In an article on www.cnbc.com Aneri Pattani appears to be saying that the cyber security industry has failed. Aneri refers to breach-after-breach and points to the fact that simple, old-school expoits & attack methods continue to work against newly deployed software. While the facts are true, I believe that Aneri has missed the point completely. I suggest that the failure is not in the industry as much as in the people who choose not to take the advice of security professionals. There are two components here. First, Cyber Security professionals may need to improve how they educate people on the subject of risk. Second, those in control of businesses must take ownership when things fail if the failure happened after they elected not to enact recommended security measures. Blaming the Security industry for breaches is inaccurate and distracts from the real cause of security issues.
Regarding educating people on risk, let’s take one example.
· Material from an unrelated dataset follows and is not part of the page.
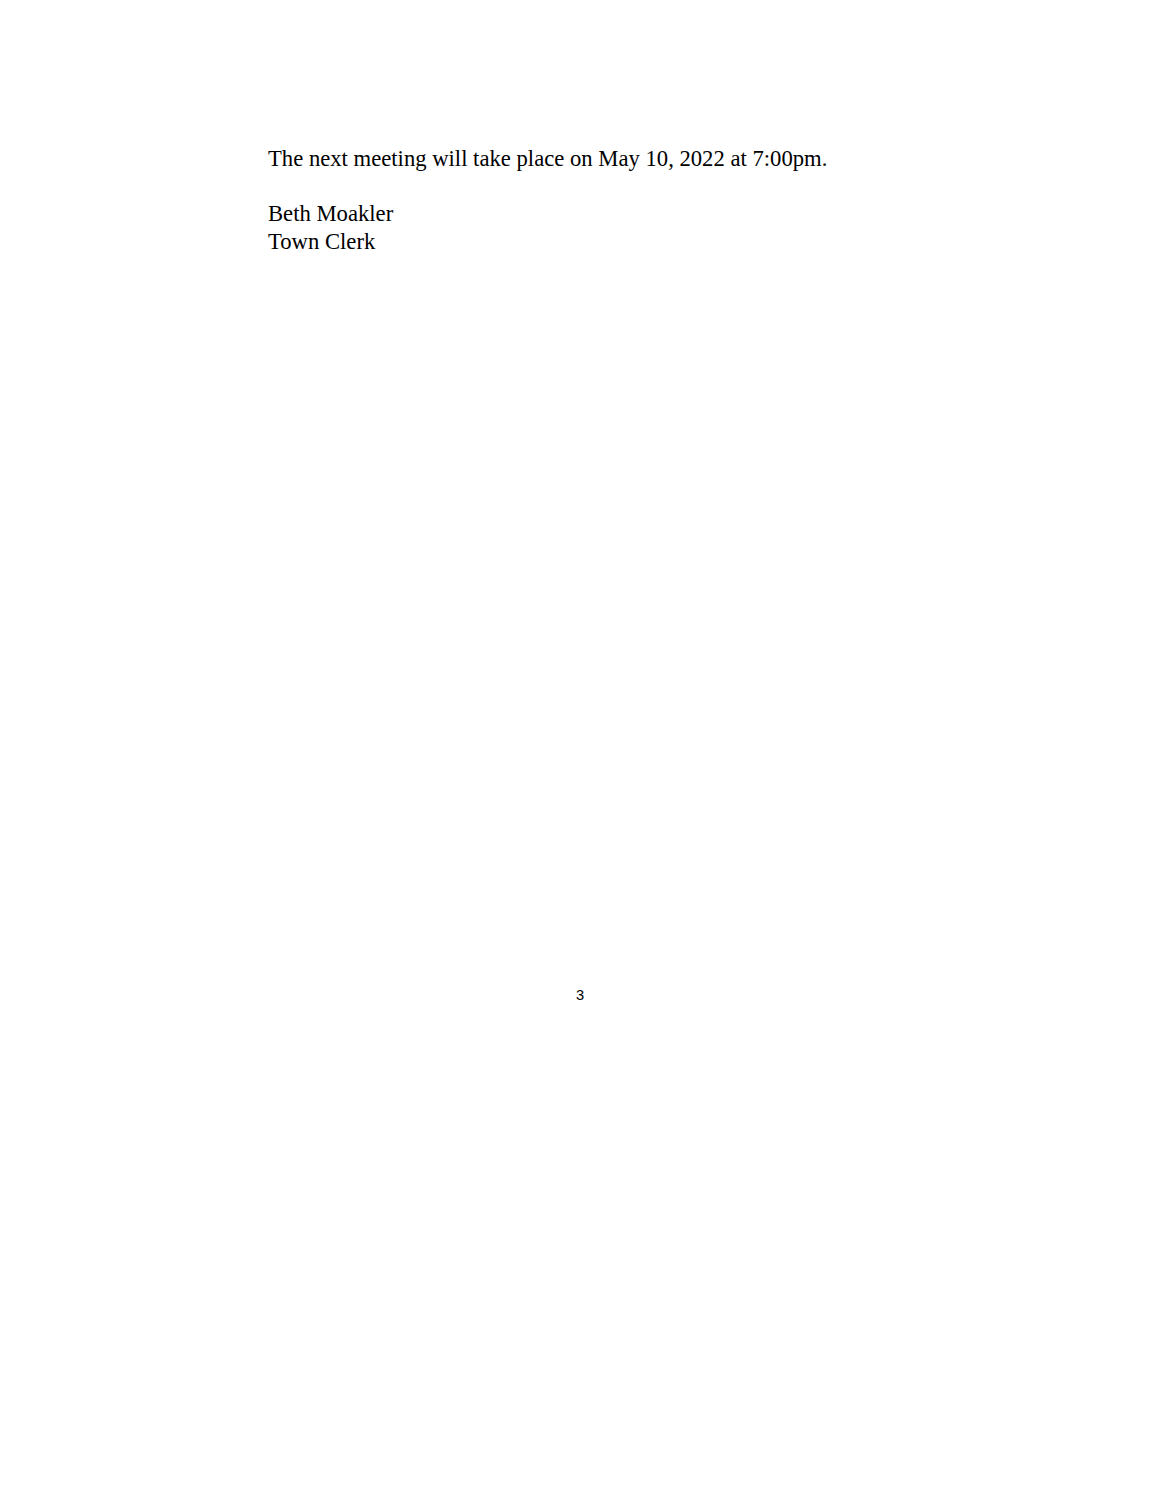The next meeting will take place on May 10, 2022 at 7:00pm.
Beth Moakler Town Clerk
3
Aneria says “The best way to fight this cyberwar is to get back to basics, like knowing how many computers a company has and gaining control over them in seconds.” This is true. The industry has been saying this for years. Take, for example, the SANS Top 20 Critical Security Controls, now the CIS security controls. Number one on the list. “CSC 1: Inventory of Authorized and Unauthorized Devices” That would correspond to “knowing how many computers a company has”. This simple step is the number one thing that companies can do, and yet many, many companies don’t do so. (There’s a poster too, which I recommend.)
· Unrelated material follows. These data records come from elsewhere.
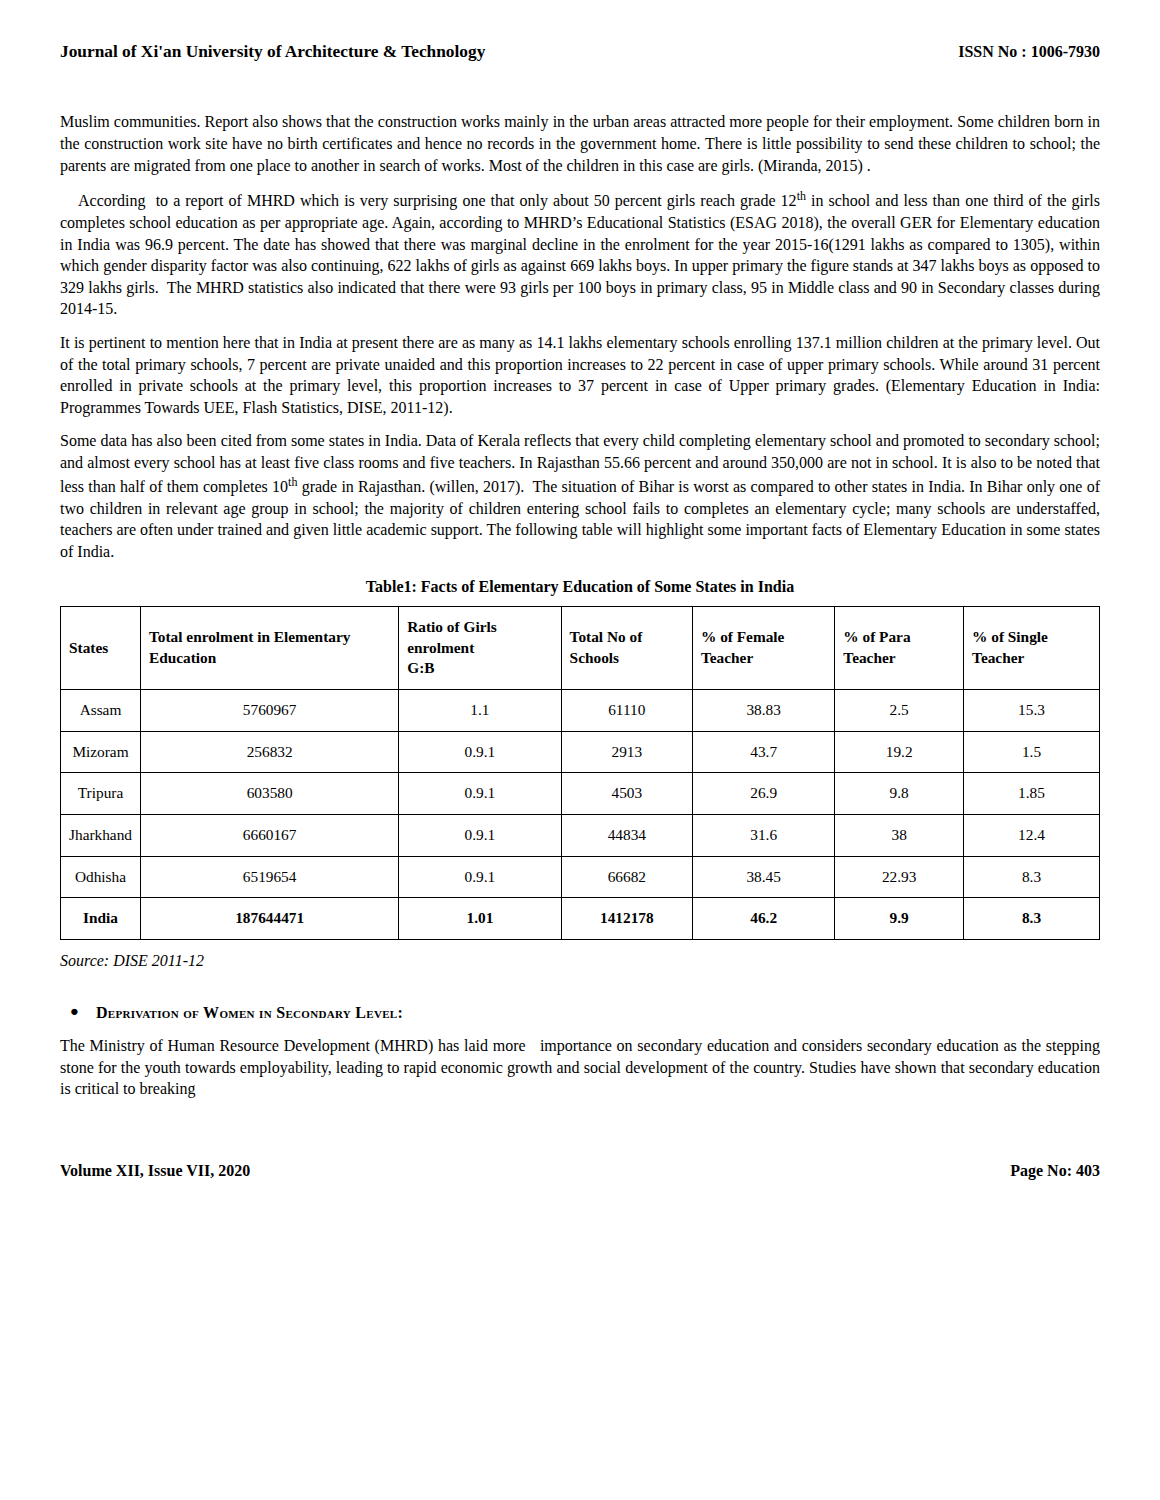Journal of Xi'an University of Architecture & Technology
ISSN No : 1006-7930
Muslim communities. Report also shows that the construction works mainly in the urban areas attracted more people for their employment. Some children born in the construction work site have no birth certificates and hence no records in the government home. There is little possibility to send these children to school; the parents are migrated from one place to another in search of works. Most of the children in this case are girls. (Miranda, 2015) .
According to a report of MHRD which is very surprising one that only about 50 percent girls reach grade 12th in school and less than one third of the girls completes school education as per appropriate age. Again, according to MHRD’s Educational Statistics (ESAG 2018), the overall GER for Elementary education in India was 96.9 percent. The date has showed that there was marginal decline in the enrolment for the year 2015-16(1291 lakhs as compared to 1305), within which gender disparity factor was also continuing, 622 lakhs of girls as against 669 lakhs boys. In upper primary the figure stands at 347 lakhs boys as opposed to 329 lakhs girls. The MHRD statistics also indicated that there were 93 girls per 100 boys in primary class, 95 in Middle class and 90 in Secondary classes during 2014-15.
It is pertinent to mention here that in India at present there are as many as 14.1 lakhs elementary schools enrolling 137.1 million children at the primary level. Out of the total primary schools, 7 percent are private unaided and this proportion increases to 22 percent in case of upper primary schools. While around 31 percent enrolled in private schools at the primary level, this proportion increases to 37 percent in case of Upper primary grades. (Elementary Education in India: Programmes Towards UEE, Flash Statistics, DISE, 2011-12).
Some data has also been cited from some states in India. Data of Kerala reflects that every child completing elementary school and promoted to secondary school; and almost every school has at least five class rooms and five teachers. In Rajasthan 55.66 percent and around 350,000 are not in school. It is also to be noted that less than half of them completes 10th grade in Rajasthan. (willen, 2017). The situation of Bihar is worst as compared to other states in India. In Bihar only one of two children in relevant age group in school; the majority of children entering school fails to completes an elementary cycle; many schools are understaffed, teachers are often under trained and given little academic support. The following table will highlight some important facts of Elementary Education in some states of India.
Table1: Facts of Elementary Education of Some States in India
| States | Total enrolment in Elementary Education | Ratio of Girls enrolment G:B | Total No of Schools | % of Female Teacher | % of Para Teacher | % of Single Teacher |
| --- | --- | --- | --- | --- | --- | --- |
| Assam | 5760967 | 1.1 | 61110 | 38.83 | 2.5 | 15.3 |
| Mizoram | 256832 | 0.9.1 | 2913 | 43.7 | 19.2 | 1.5 |
| Tripura | 603580 | 0.9.1 | 4503 | 26.9 | 9.8 | 1.85 |
| Jharkhand | 6660167 | 0.9.1 | 44834 | 31.6 | 38 | 12.4 |
| Odhisha | 6519654 | 0.9.1 | 66682 | 38.45 | 22.93 | 8.3 |
| India | 187644471 | 1.01 | 1412178 | 46.2 | 9.9 | 8.3 |
Source: DISE 2011-12
Deprivation of Women in Secondary Level:
The Ministry of Human Resource Development (MHRD) has laid more importance on secondary education and considers secondary education as the stepping stone for the youth towards employability, leading to rapid economic growth and social development of the country. Studies have shown that secondary education is critical to breaking
Volume XII, Issue VII, 2020
Page No: 403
Regarding how companies encourage bad behavior while ignoring the security industry’s recommendations, let’s consider the very web page accusing the industry of failure. The industry has said for years that running lots of scripts on a web page increases risk. Each time a user opens up their browser to run more scripts they have exposed themselves to more code from unknown sources. For this reason many people, like myself, use script blockers as part of keeping our browsers secure from attack. When I tried to read the comments on the cnbc.com article I specifically allowed scripts to run for the current page. I did this three times. Each time allowing more and more scripts to run. In the end I was still not able to view the comments, and the page still wanted to run more scripts. (Yes. I know that MEI Security’s web page asks for some scripts to run, but it does function with scripting disabled.)
In conclusion, the article proclaiming that the security industry has failed shows by it’s very nature that businesses continue to ignore the advice of the security industry, and they push for users to bring more risk into their own environments. If you refuse to secure yourself then you’ve decided to take that risk. When you are breached don’t blame the folks who told you not to take the risk in the first place.